Now let's try to see if we can reproduce the pooled anaysis in this much more complicated distributed setting:
from fedeca import FedECA
# We use the first client as the node, which launches order
ds_client = clients[list(clients.keys())[0]]
fed_iptw = FedECA(ndim=10, ds_client=ds_client, train_data_nodes=train_data_nodes, treated_col="treatment", duration_col="time", event_col="event", variance_method="robust")
fed_iptw.run()
print(fed_iptw.results_)
# Final partial log-likelihood:
# [-11499.19619422]
# coef se(coef) coef lower 95% coef upper 95% z p exp(coef) exp(coef) lower 95% exp(coef) upper 95%
# 0 0.041718 0.070581 -0.096618 0.180054 0.591062 0.554479 1.0426 0.907902 1.197282
In fact what we did above is both quite verbose. For simulation purposes we advise to use directly the scikit-learn inspired syntax:
fed_iptw = FedECA(ndim=10, treated_col="treatment", event_col="event", duration_col="time")

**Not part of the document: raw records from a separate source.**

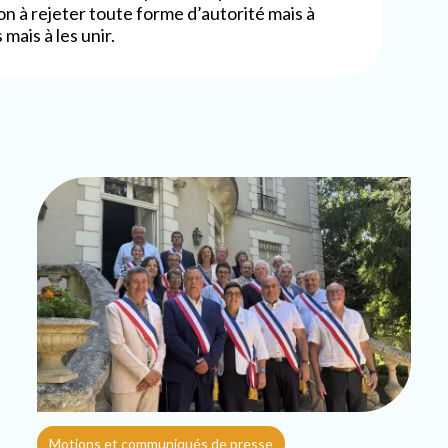
non à rejeter toute forme d’autorité mais à
 mais à les unir.
Motions et communiqués de presse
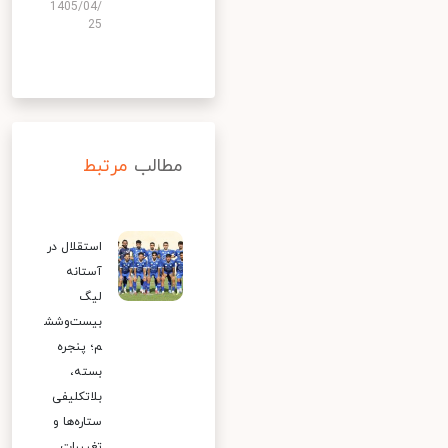
1405/04/
25
مطالب
مرتبط
استقلال در
آستانه
لیگ
بیست‌وشش
م؛ پنجره
بسته،
بلاتکلیفی
ستاره‌ها و
تغییرات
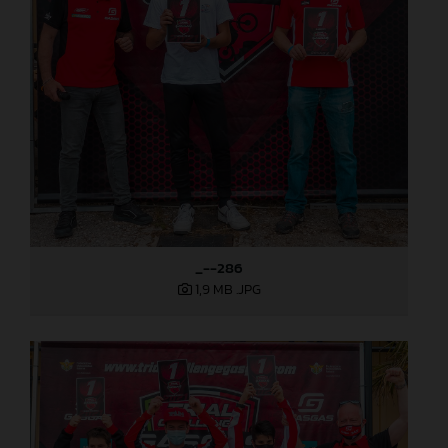
_--286
1,9 MB
.JPG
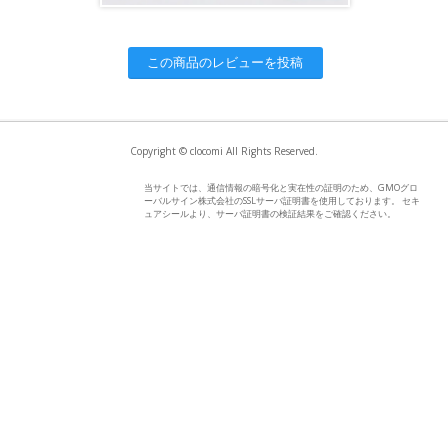
この商品のレビューを投稿
Copyright © clocomi All Rights Reserved.
当サイトでは、通信情報の暗号化と実在性の証明のため、GMOグロ
ーバルサイン株式会社のSSLサーバ証明書を使用しております。 セキ
ュアシールより、サーバ証明書の検証結果をご確認ください。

fed_iptw.fit(df, n_clients=4, split_method="split_control_over_centers", split_method_kwargs={"treatment_info": "treatment"}, data_path="./data", variance_method="robust", backend_type="simu")
print(fed_iptw.results_)
# coef se(coef) coef lower 95% coef upper 95% z p exp(coef) exp(coef) lower 95% exp(coef) upper 95%
# 0 0.041718 0.070581 -0.096618 0.180054 0.591062 0.554479 1.0426 0.907902 1.197282
We find a similar p-value ! The distributed analysis is working as expected. We recommend to users that made it to here as a next step to use their own data and write custom split functions and to test this pipeline under various heterogeneity settings. Another interesting avenue is to try adding differential privacy to the training of the propensity model but that is outside the scope of this quickstart.